Ard advised communicators to build goodwill with an audience before a crisis occurs. MCG has Kay Jewelers as a client. The company is well known for having beautiful diamond rings, but it is also concerned with giving back to the community. She mentioned their “Celebrating Open Hearts” contest, which will award $5,000 to an organization that’s doing amazing things by serving others.

In the wake of a crisis, Ard said, “Look for the unexpected.” Be prepared to talk about the number of cases…what we’re doing…we have test kits…how do you prevent the Zika virus? “It’s a true opportunity for an organization. It’s not only what message, but how you are listening or monitoring.” Digital technology also needs to be a big part of crisis management.

Derzypolski talked about how TMH handled the Ebola virus scare. They trained their medical staff and went to the media proactively with everything they’d want to know. They also:

  • Set up a call center
  • Provided updates on the hospital website
  • Provided internal communication and educated colleagues on the facts about the virus

With 105 million visitors in 2015 and a 95 percent repeat visits, Mellman said transparency and authenticity are important to VISIT FLORIDA’S brand. She explained an integrated approach was key in the aftermath of the Deepwater Horizon oil spill in 2010. ”Everyone was watching Florida tourism.” A tourism marketing survey asked: “Do you believe oil has hit the beaches?” Eighty percent of respondents said “yes.” Noting that at the time, the Sunshine State had experienced five years of consecutive growth in tourism.
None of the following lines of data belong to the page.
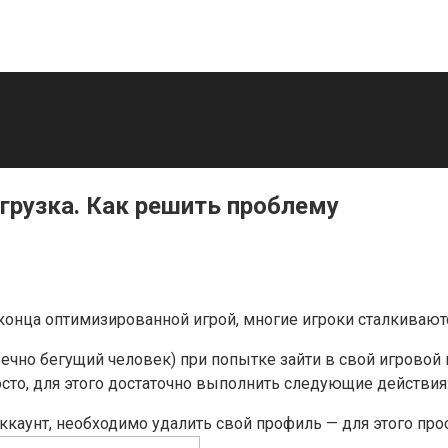
загрузка. Как решить проблему
 до конца оптимизированной игрой, многие игроки сталкива
вечно бегущий человек) при попытке зайти в свой игровой 
сто, для этого достаточно выполнить следующие действия
аккаунт, необходимо удалить свой профиль — для этого про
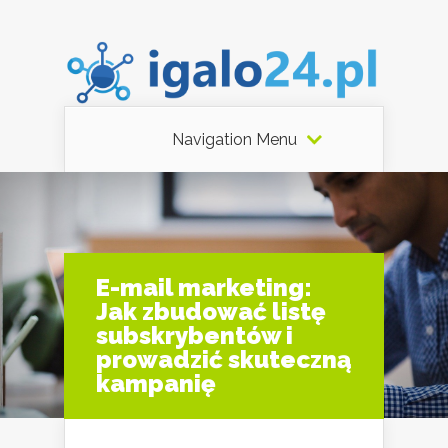
Navigation Menu
E-mail marketing:
Jak zbudować listę
subskrybentów i
prowadzić skuteczną
kampanię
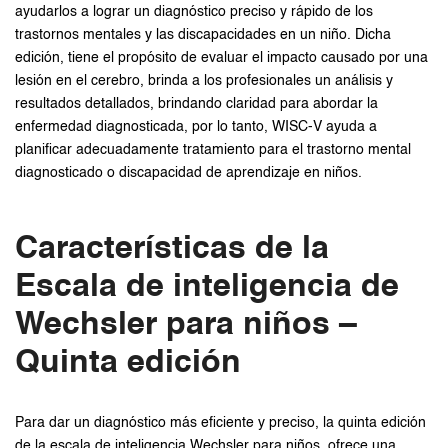
ayudarlos a lograr un diagnóstico preciso y rápido de los
trastornos mentales y las discapacidades en un niño. Dicha
edición, tiene el propósito de evaluar el impacto causado por una
lesión en el cerebro, brinda a los profesionales un análisis y
resultados detallados, brindando claridad para abordar la
enfermedad diagnosticada, por lo tanto, WISC-V ayuda a
planificar adecuadamente tratamiento para el trastorno mental
diagnosticado o discapacidad de aprendizaje en niños.
Características de la
Escala de inteligencia de
Wechsler para niños –
Quinta edición
Para dar un diagnóstico más eficiente y preciso, la quinta edición
de la escala de inteligencia Wechsler para niños, ofrece una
Here’s what they did:

  • Launched an aggressive campaign using national newspapers, television, radio and social media — created a website called Florida Live and installed live cameras on Florida beaches, so the public could see for themselves that the beaches had not been affected. Also incorporated Facebook and Twitter, using comments from tourists and others who were on the beaches.
  • Used such themes as Florida beaches are open for business….the beaches are clean…
  • Planned media visits so the story could be told in various markets…
  • Organized the Great VISIT FLORIDA Beach Walk urging residents and volunteers to stroll Florida’s 825 miles of beaches, take a picture or video and upload it to the VISIT FLORIDA website – all in an effort to show the world that Florida’s beaches are still beautiful.

Freid said, in a crisis, “The most important thing we can do is put a face to it. Who’s taking responsibility?” Show the faces of the people who are affected. He talked about a story in the news recently about a massive data breach at the University of Central Florida. Hackers stole 63,000 Social Security numbers belonging to current and former UCF students and employees. Those affected will receive one year of credit monitoring. Freid’s advice:

  • Act quickly. UCF knew about the situation for at least a month before going public.
  • Think about the story you’re telling. What will others tell other people?
  • Be clear about what actions you want people to take.
  • Create a forum for those affected to voice their concerns.

Ard is always reminded of the words of her former professor, Dr. Jay Rayburn (Florida State University College of Communication), often called the golden rule of crisis management, “Tell the truth, tell it fast and tell it all.” She said, after a crisis, it’s important to go back to the plan and update it. “You will never go in with all the answers and you will always learn something.”